Closing one hand over the rounded swell of a breast, Dale rubbed and tugged and caressed, his fingers feeling the supple shape through the fabric of the nightgown. Rowena arched her spine to meet his touch. She made a small sound, a cry of abandon that he captured with another hungry kiss.

Before, she’d welcomed him at night, but now she met his passion with her own. Tongues dueled, teeth clashed. Her hands raked into his hair, holding him in place. Unable to wait, Dale curled his fingers over the lace collar of Rowena’s nightgown. He rolled half on top of her, his leg thrown across hers, pinning her down. His arm tensed, ready for one big downward tug that would tear the garment open.

Beneath him, Rowena wriggled. Her hands left his hair and curled around his wrist, stalling him. “No...” Her voice was a breathless whisper. “Don’t...”

Don’t. Dale froze. It felt as if his heart had stopped beating. As if his blood had stopped moving in his veins, his lungs had stopped breathing. As if every clock in the world had stopped. As if the world itself had ended, with those two small words of rejection.

No. Don’t.

He forced himself to meet Rowena’s eyes. There was no fear in them, no recoil or hesitation, only the misty haze of passion. Her skin was flushed, like velvet in the soft glow of candlelight. Her hair, rich brown with coppery glints, fanned over the pillow like a carpet of autumn leaves. Her lips were parted, glistening from his kisses. And then that lovely wide mouth that he could never kiss enough curved into a grin of mischief.

“This is my best nightgown.”

The dawning of understanding came in stages, like a trickle of water falling on a parched land, reviving, restoring life. All those clocks in the world that had stopped began ticking again. His lungs filled with air, his heart resumed beating, his blood flowed through his veins again.

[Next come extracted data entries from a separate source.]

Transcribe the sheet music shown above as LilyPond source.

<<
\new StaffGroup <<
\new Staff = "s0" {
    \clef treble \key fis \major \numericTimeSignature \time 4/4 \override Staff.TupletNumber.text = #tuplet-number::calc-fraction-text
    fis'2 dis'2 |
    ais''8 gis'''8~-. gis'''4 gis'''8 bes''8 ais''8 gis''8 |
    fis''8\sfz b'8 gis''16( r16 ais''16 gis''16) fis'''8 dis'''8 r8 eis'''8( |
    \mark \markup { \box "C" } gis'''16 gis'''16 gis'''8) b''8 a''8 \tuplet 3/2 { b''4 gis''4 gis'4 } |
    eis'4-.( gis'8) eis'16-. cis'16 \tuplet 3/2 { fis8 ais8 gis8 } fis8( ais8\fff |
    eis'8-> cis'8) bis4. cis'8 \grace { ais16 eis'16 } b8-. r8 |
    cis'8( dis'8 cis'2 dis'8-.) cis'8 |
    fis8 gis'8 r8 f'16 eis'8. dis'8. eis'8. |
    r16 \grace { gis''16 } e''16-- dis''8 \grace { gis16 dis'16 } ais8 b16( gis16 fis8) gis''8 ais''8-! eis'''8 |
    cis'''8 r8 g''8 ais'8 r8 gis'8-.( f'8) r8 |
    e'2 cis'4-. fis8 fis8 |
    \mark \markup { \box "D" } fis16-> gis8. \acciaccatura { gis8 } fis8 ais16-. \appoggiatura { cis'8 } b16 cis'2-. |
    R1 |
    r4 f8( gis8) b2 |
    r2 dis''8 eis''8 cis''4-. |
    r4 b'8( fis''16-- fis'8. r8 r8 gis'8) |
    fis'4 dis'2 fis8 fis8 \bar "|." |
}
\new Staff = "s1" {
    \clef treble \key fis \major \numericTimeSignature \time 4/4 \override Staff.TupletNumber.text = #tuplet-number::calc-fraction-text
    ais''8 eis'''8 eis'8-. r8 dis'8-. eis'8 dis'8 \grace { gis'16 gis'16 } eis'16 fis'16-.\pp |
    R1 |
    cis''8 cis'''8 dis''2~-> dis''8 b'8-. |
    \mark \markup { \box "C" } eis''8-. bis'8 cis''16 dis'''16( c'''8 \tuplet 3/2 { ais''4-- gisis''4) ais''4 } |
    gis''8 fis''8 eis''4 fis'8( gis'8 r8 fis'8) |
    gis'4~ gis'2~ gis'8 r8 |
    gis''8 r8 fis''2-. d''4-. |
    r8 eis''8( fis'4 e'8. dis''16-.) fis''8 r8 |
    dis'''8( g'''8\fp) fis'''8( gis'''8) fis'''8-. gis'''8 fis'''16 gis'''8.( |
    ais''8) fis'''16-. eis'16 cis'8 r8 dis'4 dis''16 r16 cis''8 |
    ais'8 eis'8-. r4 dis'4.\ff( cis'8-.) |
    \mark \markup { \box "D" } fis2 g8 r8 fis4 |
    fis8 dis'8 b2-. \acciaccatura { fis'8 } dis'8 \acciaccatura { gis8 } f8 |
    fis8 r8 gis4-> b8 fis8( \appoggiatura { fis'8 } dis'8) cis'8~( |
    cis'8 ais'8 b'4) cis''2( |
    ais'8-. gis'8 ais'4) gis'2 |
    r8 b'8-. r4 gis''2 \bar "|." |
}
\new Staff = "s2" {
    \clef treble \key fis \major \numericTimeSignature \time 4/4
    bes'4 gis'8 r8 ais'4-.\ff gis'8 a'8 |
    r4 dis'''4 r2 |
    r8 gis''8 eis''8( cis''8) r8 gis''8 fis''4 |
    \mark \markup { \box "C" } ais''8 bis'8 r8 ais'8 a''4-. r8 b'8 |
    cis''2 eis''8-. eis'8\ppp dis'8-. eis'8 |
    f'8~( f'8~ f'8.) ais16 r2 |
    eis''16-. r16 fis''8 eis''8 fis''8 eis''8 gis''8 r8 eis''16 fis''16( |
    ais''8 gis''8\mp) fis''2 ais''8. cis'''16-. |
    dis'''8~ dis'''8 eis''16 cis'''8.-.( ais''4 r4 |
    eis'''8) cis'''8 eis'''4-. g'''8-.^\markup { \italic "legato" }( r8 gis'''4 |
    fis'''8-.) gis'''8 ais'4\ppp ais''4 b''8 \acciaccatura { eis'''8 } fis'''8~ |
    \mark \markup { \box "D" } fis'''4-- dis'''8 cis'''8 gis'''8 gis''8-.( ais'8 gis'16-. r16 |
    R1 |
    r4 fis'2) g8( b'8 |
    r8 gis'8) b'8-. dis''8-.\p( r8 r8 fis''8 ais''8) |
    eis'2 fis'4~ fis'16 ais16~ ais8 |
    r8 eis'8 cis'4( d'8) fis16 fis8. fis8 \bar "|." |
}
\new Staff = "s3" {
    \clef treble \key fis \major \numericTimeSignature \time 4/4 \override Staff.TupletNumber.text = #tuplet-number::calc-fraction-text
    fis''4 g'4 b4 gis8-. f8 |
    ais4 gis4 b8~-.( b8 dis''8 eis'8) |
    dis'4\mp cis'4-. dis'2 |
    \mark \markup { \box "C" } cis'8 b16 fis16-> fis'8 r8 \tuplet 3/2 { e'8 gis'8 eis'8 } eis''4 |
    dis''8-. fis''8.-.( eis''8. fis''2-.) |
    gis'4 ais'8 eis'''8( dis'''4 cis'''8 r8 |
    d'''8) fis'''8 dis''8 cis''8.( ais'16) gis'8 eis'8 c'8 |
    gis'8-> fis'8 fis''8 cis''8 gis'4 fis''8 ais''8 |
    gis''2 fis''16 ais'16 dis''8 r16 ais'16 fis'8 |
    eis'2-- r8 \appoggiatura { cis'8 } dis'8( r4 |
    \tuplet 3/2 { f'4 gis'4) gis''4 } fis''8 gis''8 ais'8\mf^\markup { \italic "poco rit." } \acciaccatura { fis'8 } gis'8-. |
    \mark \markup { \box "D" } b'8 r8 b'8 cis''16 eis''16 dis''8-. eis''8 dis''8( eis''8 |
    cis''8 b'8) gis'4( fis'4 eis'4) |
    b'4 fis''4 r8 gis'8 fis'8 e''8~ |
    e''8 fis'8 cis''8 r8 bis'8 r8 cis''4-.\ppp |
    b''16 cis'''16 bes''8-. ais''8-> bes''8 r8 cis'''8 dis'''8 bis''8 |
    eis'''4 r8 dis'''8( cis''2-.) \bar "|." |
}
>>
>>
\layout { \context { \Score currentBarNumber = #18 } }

Somewhere inside him a kernel of humor grew and grew, until it burst through. With an easy chuckle, Dale eased the grip of his fingers around the lace collar of the garment that had slowed him down. And perhaps it had been a blessing in disguise. Once before, he had taken his pleasure too fast, too hard, and left his wife to go to sleep unfulfilled. He would not let it happen again.

As if reading his thoughts, Rowena released her stranglehold on his wrist and reached up to trace the scar on his cheek with her fingertips. “There is no need to hurry,” she told him softly. “We have all night.”

A smile on his face, Dale searched for the tiny pearl buttons at the lace collar of his wife’s nightgown and slipped free the first of them. Letting his fingers linger, he stroked the soft skin on Rowena’s neck, felt the rapid beat of her pulse in the hollow between her collarbones.

There was no need to hurry. They had all night.

And he intended to make every minute count.